> **Problem statement**:
Rewrite each of the rows below, substituting "view" for every occurrence of "pose" and leaving all other text unchanged.

> **Provided entries**:
BEGIN

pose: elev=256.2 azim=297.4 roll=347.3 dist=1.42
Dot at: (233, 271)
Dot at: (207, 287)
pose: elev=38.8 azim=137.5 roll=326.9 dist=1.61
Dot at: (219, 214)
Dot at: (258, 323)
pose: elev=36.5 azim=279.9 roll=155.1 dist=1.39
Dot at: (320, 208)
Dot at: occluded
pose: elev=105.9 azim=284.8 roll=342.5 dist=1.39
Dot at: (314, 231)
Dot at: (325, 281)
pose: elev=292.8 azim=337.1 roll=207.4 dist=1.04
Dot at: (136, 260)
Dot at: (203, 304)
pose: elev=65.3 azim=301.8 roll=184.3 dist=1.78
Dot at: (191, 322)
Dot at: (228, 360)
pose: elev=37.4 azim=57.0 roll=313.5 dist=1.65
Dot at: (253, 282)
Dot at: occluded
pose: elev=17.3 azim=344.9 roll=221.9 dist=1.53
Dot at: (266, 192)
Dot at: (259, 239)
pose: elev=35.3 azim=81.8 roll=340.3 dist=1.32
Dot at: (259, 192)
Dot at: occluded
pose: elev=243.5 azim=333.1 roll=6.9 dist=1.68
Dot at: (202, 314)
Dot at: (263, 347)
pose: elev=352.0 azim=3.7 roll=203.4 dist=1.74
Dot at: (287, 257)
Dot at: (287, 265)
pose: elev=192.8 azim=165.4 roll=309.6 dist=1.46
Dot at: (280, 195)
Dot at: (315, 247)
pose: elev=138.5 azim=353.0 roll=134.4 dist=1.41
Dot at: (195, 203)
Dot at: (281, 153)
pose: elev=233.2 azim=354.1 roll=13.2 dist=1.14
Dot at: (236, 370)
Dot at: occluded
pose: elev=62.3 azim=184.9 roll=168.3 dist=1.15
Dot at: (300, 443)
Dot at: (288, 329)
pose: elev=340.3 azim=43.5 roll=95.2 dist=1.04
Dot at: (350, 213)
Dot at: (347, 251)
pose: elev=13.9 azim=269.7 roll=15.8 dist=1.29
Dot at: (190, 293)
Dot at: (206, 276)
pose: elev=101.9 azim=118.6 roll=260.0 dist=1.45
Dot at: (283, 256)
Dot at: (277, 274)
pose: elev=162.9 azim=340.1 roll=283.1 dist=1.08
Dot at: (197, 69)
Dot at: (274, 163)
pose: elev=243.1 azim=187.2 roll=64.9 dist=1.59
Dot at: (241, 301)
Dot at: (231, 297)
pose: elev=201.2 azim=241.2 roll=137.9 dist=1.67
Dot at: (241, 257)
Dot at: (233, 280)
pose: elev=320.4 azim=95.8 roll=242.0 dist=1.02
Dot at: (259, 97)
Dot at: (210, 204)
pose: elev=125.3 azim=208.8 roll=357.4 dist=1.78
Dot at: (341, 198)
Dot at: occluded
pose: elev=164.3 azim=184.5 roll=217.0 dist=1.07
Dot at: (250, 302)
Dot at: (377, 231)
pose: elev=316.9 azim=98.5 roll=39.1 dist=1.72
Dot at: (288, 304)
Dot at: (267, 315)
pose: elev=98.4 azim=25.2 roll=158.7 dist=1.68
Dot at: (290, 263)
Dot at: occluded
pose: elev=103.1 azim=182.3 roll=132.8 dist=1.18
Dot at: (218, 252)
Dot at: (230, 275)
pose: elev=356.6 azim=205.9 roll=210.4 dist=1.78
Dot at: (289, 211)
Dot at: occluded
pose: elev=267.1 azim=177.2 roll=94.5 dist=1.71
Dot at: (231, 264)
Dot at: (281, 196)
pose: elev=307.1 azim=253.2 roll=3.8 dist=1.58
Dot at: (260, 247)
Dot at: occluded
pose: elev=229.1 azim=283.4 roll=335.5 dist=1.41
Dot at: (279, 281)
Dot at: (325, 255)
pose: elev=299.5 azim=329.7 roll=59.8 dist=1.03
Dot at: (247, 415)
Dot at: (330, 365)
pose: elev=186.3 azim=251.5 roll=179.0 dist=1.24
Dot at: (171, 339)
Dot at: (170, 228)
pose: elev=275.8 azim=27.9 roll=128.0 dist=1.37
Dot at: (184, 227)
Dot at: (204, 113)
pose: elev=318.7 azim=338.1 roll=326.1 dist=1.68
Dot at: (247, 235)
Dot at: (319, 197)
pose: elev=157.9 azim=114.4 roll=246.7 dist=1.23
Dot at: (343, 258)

END

> **Expected answer**:
view: elev=256.2 azim=297.4 roll=347.3 dist=1.42
Dot at: (233, 271)
Dot at: (207, 287)
view: elev=38.8 azim=137.5 roll=326.9 dist=1.61
Dot at: (219, 214)
Dot at: (258, 323)
view: elev=36.5 azim=279.9 roll=155.1 dist=1.39
Dot at: (320, 208)
Dot at: occluded
view: elev=105.9 azim=284.8 roll=342.5 dist=1.39
Dot at: (314, 231)
Dot at: (325, 281)
view: elev=292.8 azim=337.1 roll=207.4 dist=1.04
Dot at: (136, 260)
Dot at: (203, 304)
view: elev=65.3 azim=301.8 roll=184.3 dist=1.78
Dot at: (191, 322)
Dot at: (228, 360)
view: elev=37.4 azim=57.0 roll=313.5 dist=1.65
Dot at: (253, 282)
Dot at: occluded
view: elev=17.3 azim=344.9 roll=221.9 dist=1.53
Dot at: (266, 192)
Dot at: (259, 239)
view: elev=35.3 azim=81.8 roll=340.3 dist=1.32
Dot at: (259, 192)
Dot at: occluded
view: elev=243.5 azim=333.1 roll=6.9 dist=1.68
Dot at: (202, 314)
Dot at: (263, 347)
view: elev=352.0 azim=3.7 roll=203.4 dist=1.74
Dot at: (287, 257)
Dot at: (287, 265)
view: elev=192.8 azim=165.4 roll=309.6 dist=1.46
Dot at: (280, 195)
Dot at: (315, 247)
view: elev=138.5 azim=353.0 roll=134.4 dist=1.41
Dot at: (195, 203)
Dot at: (281, 153)
view: elev=233.2 azim=354.1 roll=13.2 dist=1.14
Dot at: (236, 370)
Dot at: occluded
view: elev=62.3 azim=184.9 roll=168.3 dist=1.15
Dot at: (300, 443)
Dot at: (288, 329)
view: elev=340.3 azim=43.5 roll=95.2 dist=1.04
Dot at: (350, 213)
Dot at: (347, 251)
view: elev=13.9 azim=269.7 roll=15.8 dist=1.29
Dot at: (190, 293)
Dot at: (206, 276)
view: elev=101.9 azim=118.6 roll=260.0 dist=1.45
Dot at: (283, 256)
Dot at: (277, 274)
view: elev=162.9 azim=340.1 roll=283.1 dist=1.08
Dot at: (197, 69)
Dot at: (274, 163)
view: elev=243.1 azim=187.2 roll=64.9 dist=1.59
Dot at: (241, 301)
Dot at: (231, 297)
view: elev=201.2 azim=241.2 roll=137.9 dist=1.67
Dot at: (241, 257)
Dot at: (233, 280)
view: elev=320.4 azim=95.8 roll=242.0 dist=1.02
Dot at: (259, 97)
Dot at: (210, 204)
view: elev=125.3 azim=208.8 roll=357.4 dist=1.78
Dot at: (341, 198)
Dot at: occluded
view: elev=164.3 azim=184.5 roll=217.0 dist=1.07
Dot at: (250, 302)
Dot at: (377, 231)
view: elev=316.9 azim=98.5 roll=39.1 dist=1.72
Dot at: (288, 304)
Dot at: (267, 315)
view: elev=98.4 azim=25.2 roll=158.7 dist=1.68
Dot at: (290, 263)
Dot at: occluded
view: elev=103.1 azim=182.3 roll=132.8 dist=1.18
Dot at: (218, 252)
Dot at: (230, 275)
view: elev=356.6 azim=205.9 roll=210.4 dist=1.78
Dot at: (289, 211)
Dot at: occluded
view: elev=267.1 azim=177.2 roll=94.5 dist=1.71
Dot at: (231, 264)
Dot at: (281, 196)
view: elev=307.1 azim=253.2 roll=3.8 dist=1.58
Dot at: (260, 247)
Dot at: occluded
view: elev=229.1 azim=283.4 roll=335.5 dist=1.41
Dot at: (279, 281)
Dot at: (325, 255)
view: elev=299.5 azim=329.7 roll=59.8 dist=1.03
Dot at: (247, 415)
Dot at: (330, 365)
view: elev=186.3 azim=251.5 roll=179.0 dist=1.24
Dot at: (171, 339)
Dot at: (170, 228)
view: elev=275.8 azim=27.9 roll=128.0 dist=1.37
Dot at: (184, 227)
Dot at: (204, 113)
view: elev=318.7 azim=338.1 roll=326.1 dist=1.68
Dot at: (247, 235)
Dot at: (319, 197)
view: elev=157.9 azim=114.4 roll=246.7 dist=1.23
Dot at: (343, 258)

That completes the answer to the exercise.